The product owner uses AI for designing flows, and his statement was: “That took me one evening, what took you a month to make”
HCI Today summarized the key points
- •This article describes a case where screens created with AI tools like Claude didn’t match the existing design system, leading to conflict between the team and the product owner.
- •The author points out that even though there is a design system with fonts, colors, variables, and a UI kit, Claude ignores it and generates arbitrary designs.
- •Developers say it’s faster to rebuild from scratch than to fix those outputs, while the product owner argues that AI can do it in one evening and demands the same productivity.
- •The community advises clarifying AI usage principles and role division, defining the design strategy, and demonstrating evidence in terms of numbers across engineering, design, and management.
- •Overall, the conflict stems less from AI adoption itself and more from the lack of organizational standards and unclear responsibility boundaries—highlighting the need to think about career management as well.
This summary was generated by an AI editor based on HCI expert perspectives.
Why Read This from an HCI Perspective
This article clearly shows that, in HCI and UX practice, AI tools cannot guarantee product quality with ‘generative capability’ alone. In particular, it reveals what kinds of friction arise when the design system, implementation libraries, and role division within an organization don’t align.
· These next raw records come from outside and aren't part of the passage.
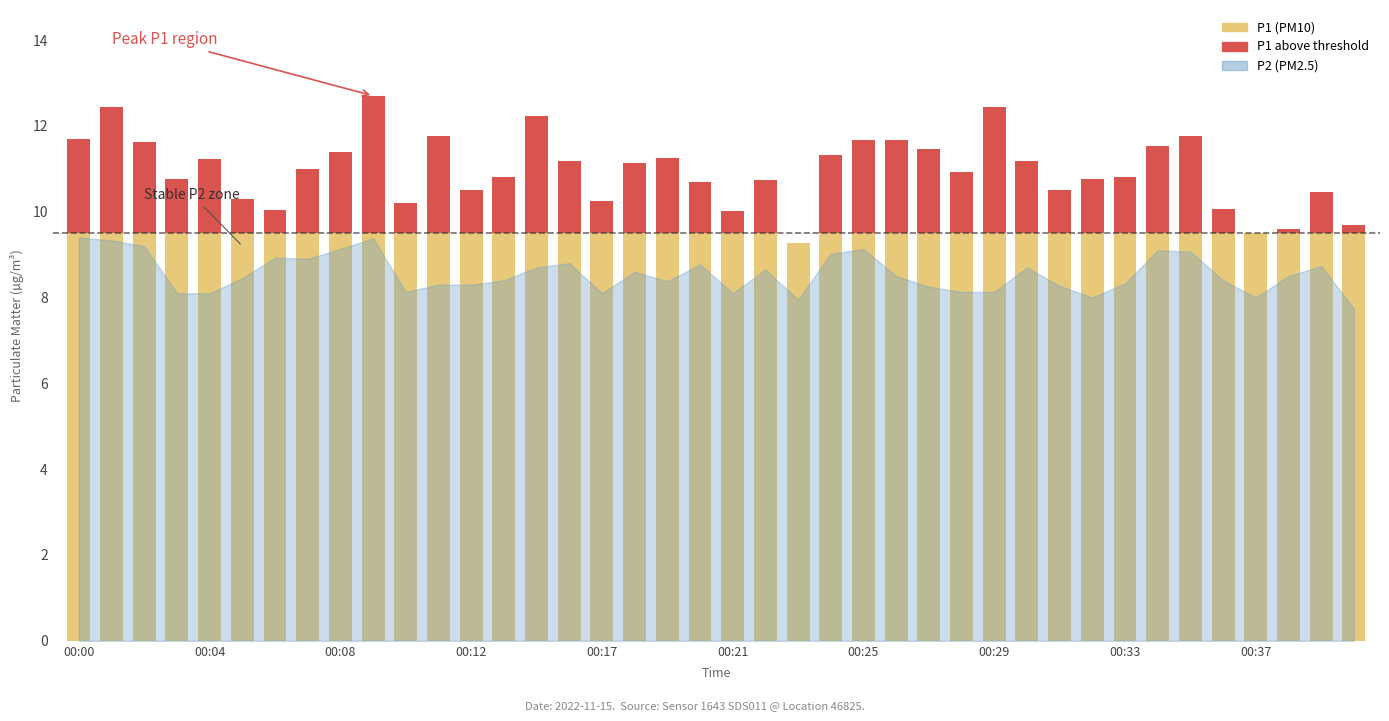

At which label does P1 reach its minimum?

00:23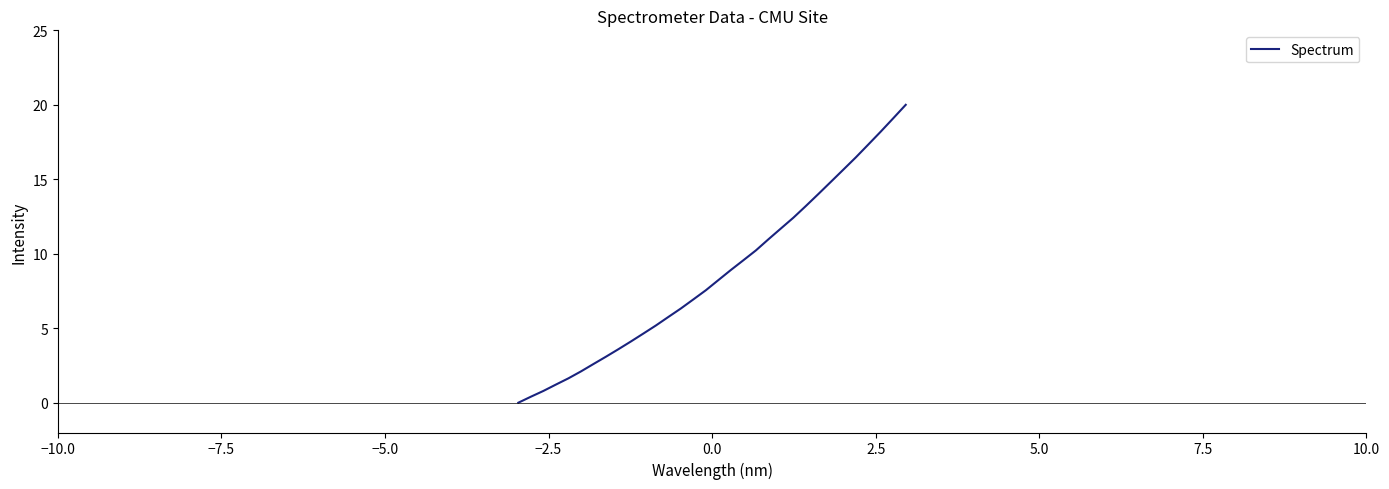

What is the maximum value shown in the chart?

20.0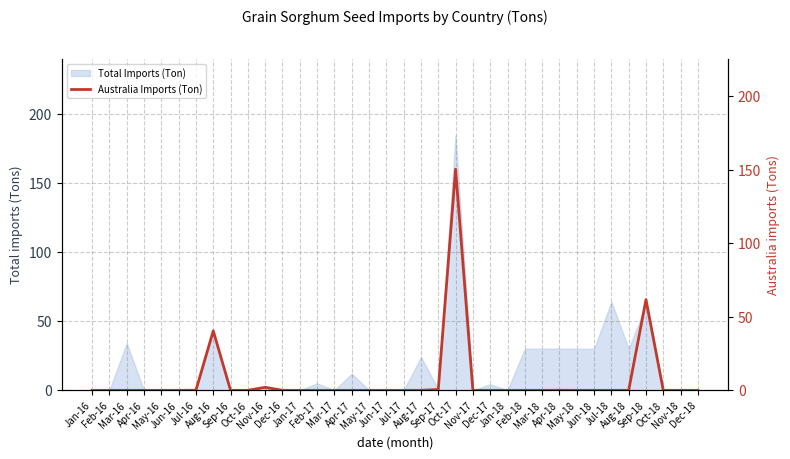

What is the average value?

7.1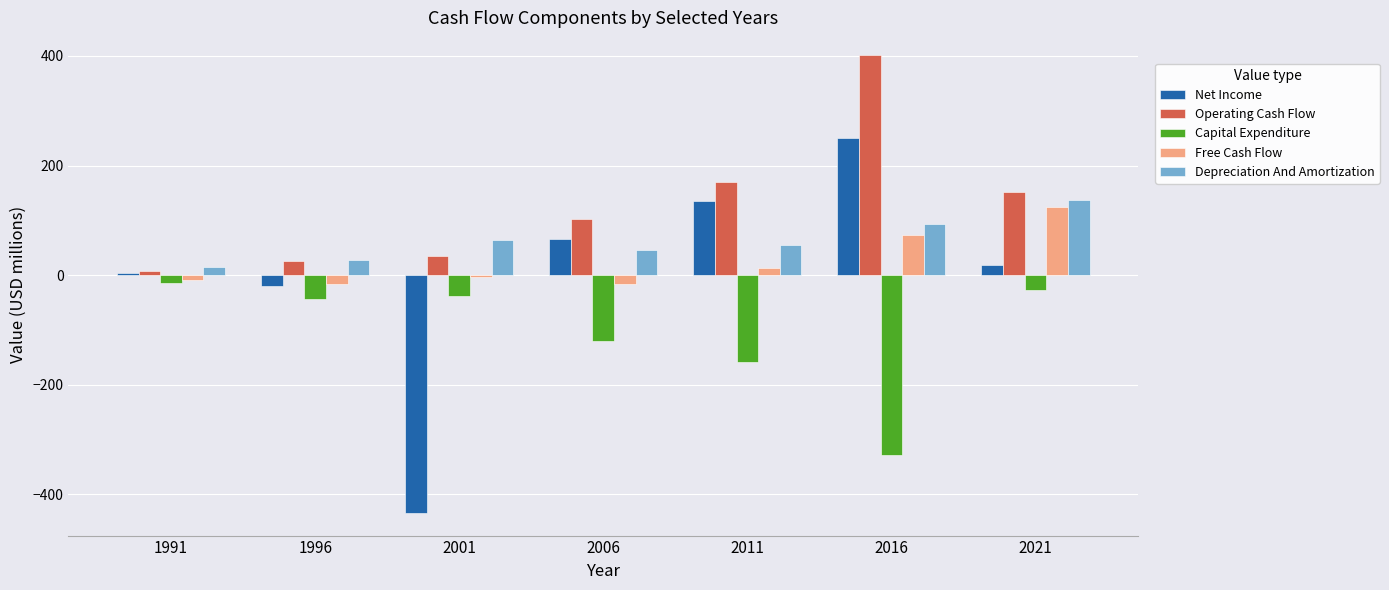

What is the value of the Free Cash Flow bar at the 2nd from the left?

-17.1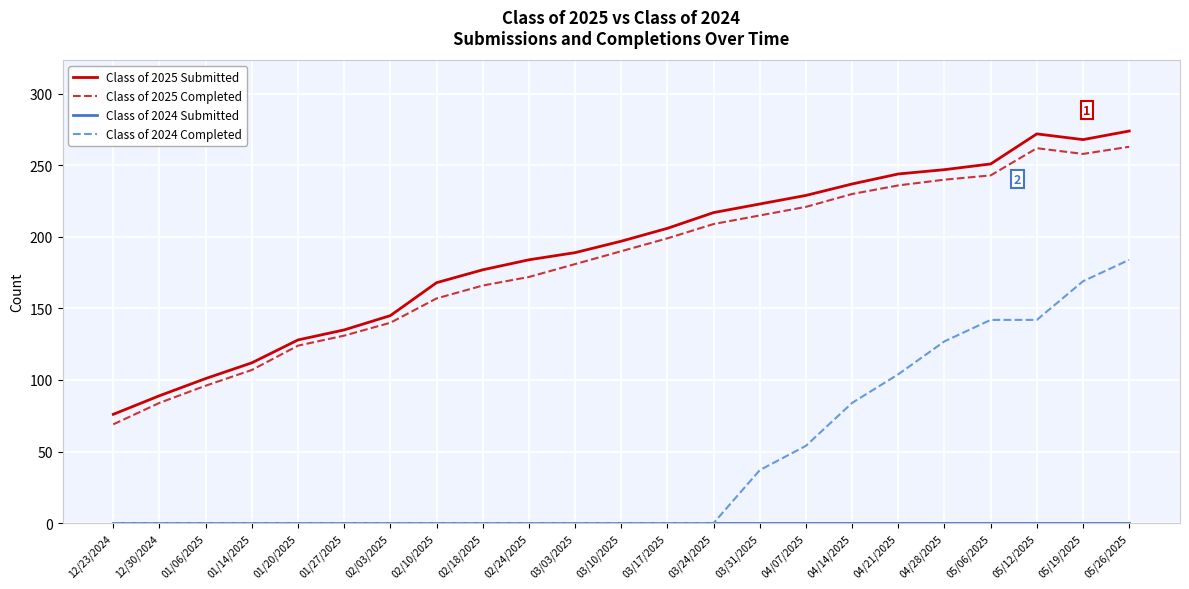

What position from the right is 02/03/2025?

17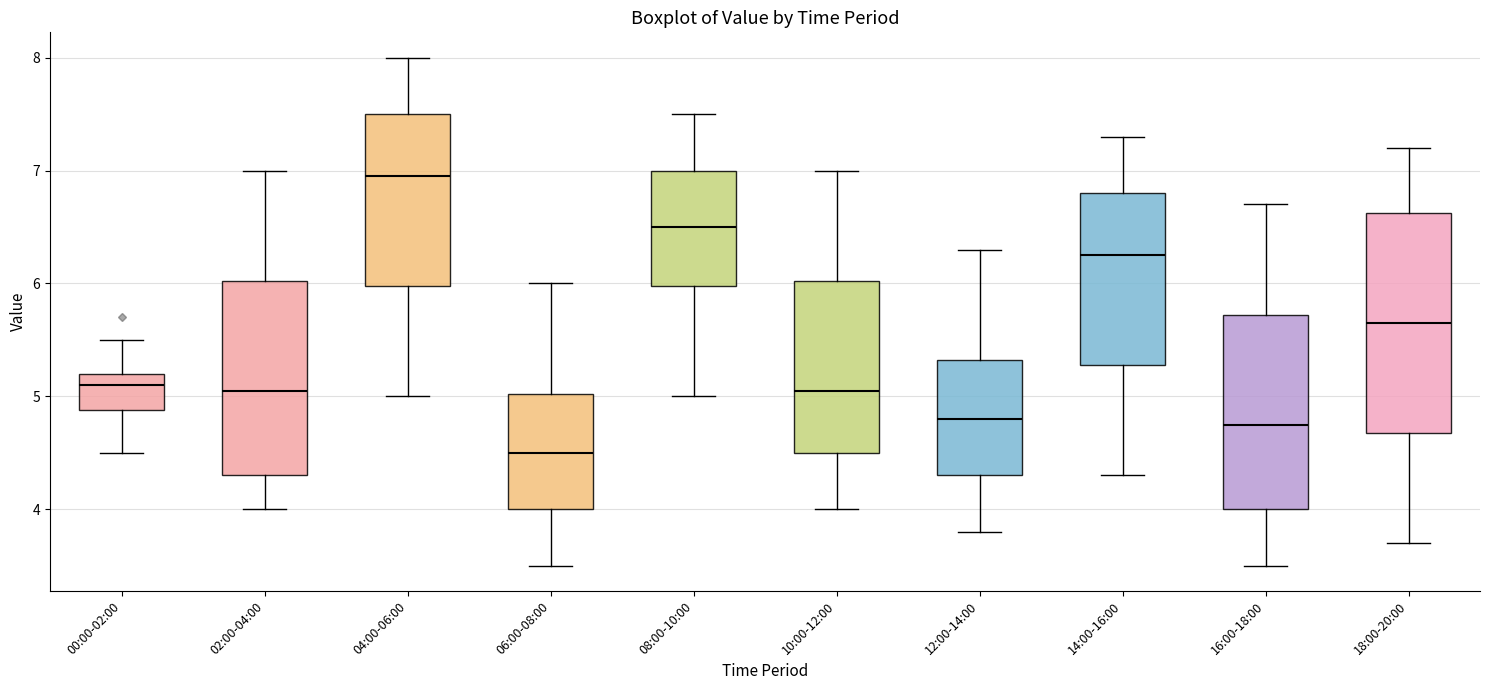

Comparing the boxes themselves (not the whiskers), which one is the tallest?

18:00-20:00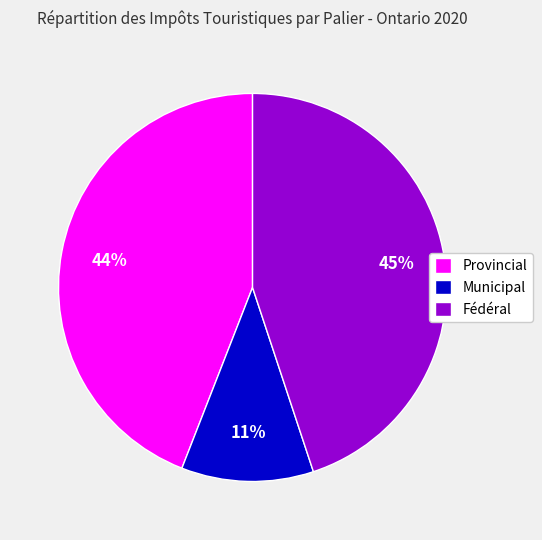

To the nearest percent, what portion does Fédéral represent?

45%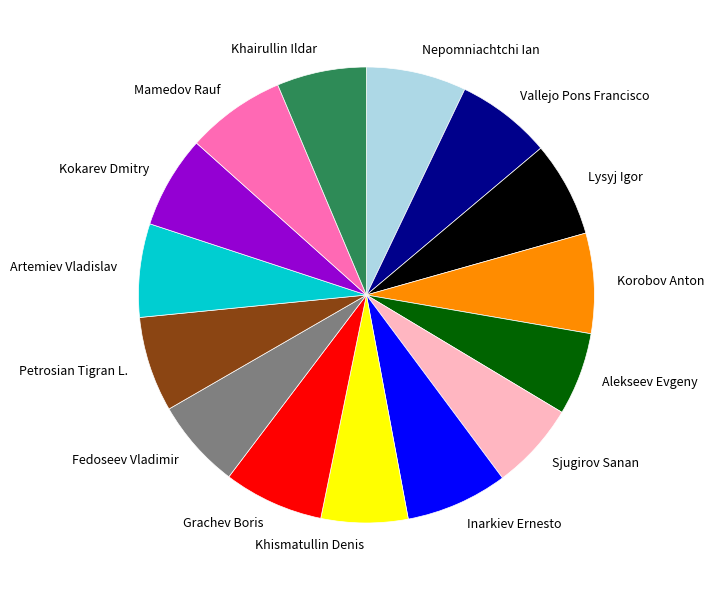

Is it true that Khairullin Ildar is 15% of the pie?

False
It’s not just a matter of how to use the tools; it can also be read as a people–tool–organization alignment problem, which makes it meaningful for both practitioners and researchers.
CIT's Commentary
From a CIT perspective, this case shouldn’t be concluded as ‘Claude can’t do it.’ Instead, it should be viewed as a situation where AI cannot understand the organization’s design principles on its own. Generative AI can produce quick first drafts, but it doesn’t take responsibility for the surrounding context—such as consistency with the design system, rules for component reuse, and implementation feasibility. So the core issue is less about model performance and more about defining the scope of use and the boundaries of responsibility. In HCI terms, evaluation criteria change completely depending on whether AI is treated as a personal productivity tool or as part of a collaborative workflow. Ultimately, what’s needed isn’t a stronger model, but design leadership, operating rules, and the decision-making structure across engineering, design, and product.
Questions to Consider While Reading
- Q.If results are inconsistent even when AI references the design system, what contextual information and constraints must be provided together for it to be practically valid?
- Q.When adopting generative AI as part of a product team, how should design quality and collaboration responsibilities be measured and agreed upon?
- Q.When a product owner judges only by speed, what evidence and metrics should an HCI/UX team use to design the decision-making structure?
This commentary was generated by an AI editor based on HCI expert perspectives.
Please refer to the original for accurate details.